Neuf mois après la disparition tragique du jeune rugbyman Medhi Narjissi, emporté par les flots lors d’un stage en Afrique du Sud, ses parents ont été reçus ce lundi 28 avril au ministère des Sports pour consulter le rapport de l’Inspection générale de l’éducation, du sport et de la recherche (IGESR).
Un document jugé accablant et qui pourrait relancer l’enquête judiciaire.
« Un travail extraordinaire », a salué Jalil Narjissi, père de Medhi, à la sortie de cette rencontre avec la ministre des Sports, Marie Barsacq. Accompagnés de leur avocat, Me Édouard Martial, les parents du jeune international de 17 ans ont pu découvrir les conclusions de cette enquête administrative de 121 pages. Leur avocat est formel : « Le rapport est accablant à plusieurs égards. »
Le drame s’est produit le 7 août 2024 sur la plage de Dias Beach, réputée dangereuse. Medhi Narjissi participait alors à une séance de récupération avec l’équipe de France U18. Depuis, une information judiciaire est en cours, ouverte en octobre dernier. Elle a déjà mené à la garde à vue, puis à la libération sans suite immédiate, de Stéphane Cambos, ex-manager de la sélection.
Le rapport pointe une série de défaillances dans l’organisation du stage. Les inspecteurs dénoncent une tournée mal préparée, des conditions d’hébergement précaires et un encadrement lacunaire. « Les enfants ont été accueillis dans un endroit catastrophique sans chauffage, des sanitaires à l’extérieur et des douches communes », insiste Me Martial.
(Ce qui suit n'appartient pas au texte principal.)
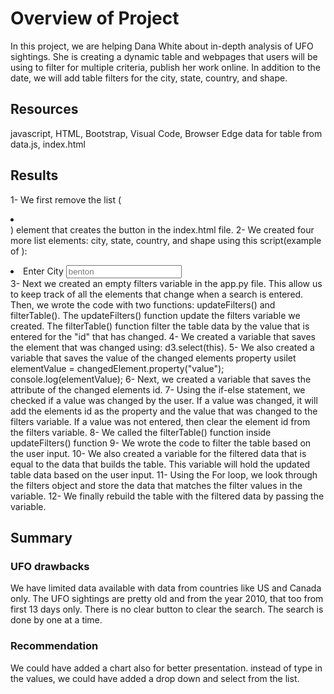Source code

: # Overview of Project
In this project, we are helping Dana White about in-depth analysis of UFO sightings. She is creating a dynamic table and webpages that users will be using to filter for multiple criteria, publish her work online. In addition to the date, we will add table filters for the city, state, country, and shape.

## Resources
javascript, HTML, Bootstrap, Visual Code, Browser Edge
data for table from data.js, index.html

## Results
1- We first remove the list (<li></li>) element that creates the button in the index.html file.
2- We created four more list elements: city, state, country, and shape using this script(example of ):
<li class ="bg-dark">
   <label for = "city">Enter City</label>
   <input type="text" placeholder="benton" id="city" />
</li>
3- Next we created an empty filters variable in the app.py file. This allow us to keep track of all the elements that change when a search is entered. Then, we wrote the code with two functions: updateFilters() and filterTable().
The updateFilters() function update the filters variable we created.
The filterTable() function filter the table data by the value that is entered for the "id" that has changed.
4- We created a variable that saves the element that was changed using: d3.select(this).
5- We also created a variable that saves the value of the changed elements property 
usilet elementValue = changedElement.property("value");
                       console.log(elementValue);
6- Next, we created a variable that saves the attribute of the changed elements id.
7- Using the if-else statement, we checked if a value was changed by the user. If a value was changed, it will add the elements id as the property and the value that was changed to the filters variable. If a value was not entered, then clear the element id from the filters variable.
8- We called the filterTable() function inside updateFilters() function 
9- We wrote the code to filter the table based on the user input.
10- We also created a variable for the filtered data that is equal to the data that builds the table. This variable will hold the updated table data based on the user input.
11- Using the For loop, we look through the filters object and store the data that matches the filter values in the variable.
12- We finally rebuild the table with the filtered data by passing the variable. 

## Summary
### UFO drawbacks
We have limited data available with data from countries like US and Canada only.
The UFO sightings are pretty old and from the year 2010, that too from first 13 days only.
There is no clear button to clear the search.
The search is done by one at a time. 

### Recommendation
We could have added a chart also for better presentation.
instead of type in the values, we could have added a drop down and select from the list.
Mais c’est surtout la séance du 7 août qui cristallise les responsabilités. Robin Ladauge, préparateur physique, est directement mis en cause. À l’origine de la baignade, il « porte la responsabilité principale », selon le rapport. Ce dernier, entendu en audition libre, a expliqué ne pas avoir vu les panneaux d’alerte et ne pas connaître la dangerosité du site. Pourtant, il s’agissait de son sixième séjour en Afrique du Sud, et la météo avait été consultée.
La négligence s’étend aussi à l’absence de vérification des compétences aquatiques des joueurs. « L’encadrement ne s’est même pas préoccupé de savoir si les enfants avaient des connaissances en natation qui leur permettait d’affronter l’océan », déplore Me Martial.
Stéphane Cambos, alors manager, est lui aussi mis en cause pour son manque de réaction. Le rapport souligne « une absence d’opposition ferme » de sa part, malgré sa position hiérarchique. Il aurait reconnu *ne pas avoir « fait preuve d’une vigilance et surveillance particulière de son collègue (…) Il a considéré que le niveau de son collègue méritait d’avoir confiance en son comportement et sa loyauté ». *
Le jour du drame, l’encadrement se révèle sous-dimensionné : seulement trois adultes présents sur la plage, et pas de médecin. L’absence de protocole d’urgence a été flagrante, aboutissant à une « panique généralisée », selon les inspecteurs.
La Fédération française de rugby (FFR) est également épinglée. Le rapport critique « un climat interne perturbé » et une gestion déficiente de la crise. L’absence d’un chef de délégation, « supprimé pour des raisons d’économie », aurait contribué à un encadrement flou.
« Pour des raisons d’économie, la fédération a supprimé ce poste de chef de délégation ce qui a provoqué cette situation d’imprécision dans les règles, et de violation de certaines », note Me Martial.
Quant au rapport interne de la FFR, publié en septembre, il est lui aussi contesté. Conduit par une seule personne, au sein d’une direction impliquée dans le séjour, il conclut à un accident sans identifier clairement de fautes. Mais pour la famille, les responsabilités sont multiples, et le président de la FFR, Florian Grill, ne peut s’en dégager.
« La responsabilité du président de la fédération, en tant que dirigeant de la personne morale FFR est directement engagée dans la manière dont cette tournée a été mise en place (…) Il ne peut pas s’abriter devant cette responsabilité au regard des insuffisances caractérisées », tranche Me Martial.
À la suite de ces révélations, les techniciens des U18 mis en cause ont été suspendus à titre conservatoire. La famille Narjissi, elle, attend désormais que l’enquête judiciaire progresse. Elle espère des mises en examen pour homicide volontaire, convaincue que le drame aurait pu être évité.
« Nous espérons que la justice fera le nécessaire. Au-dessus des encadrants sur place, des erreurs ont été commises », conclut Jalil Narjissi.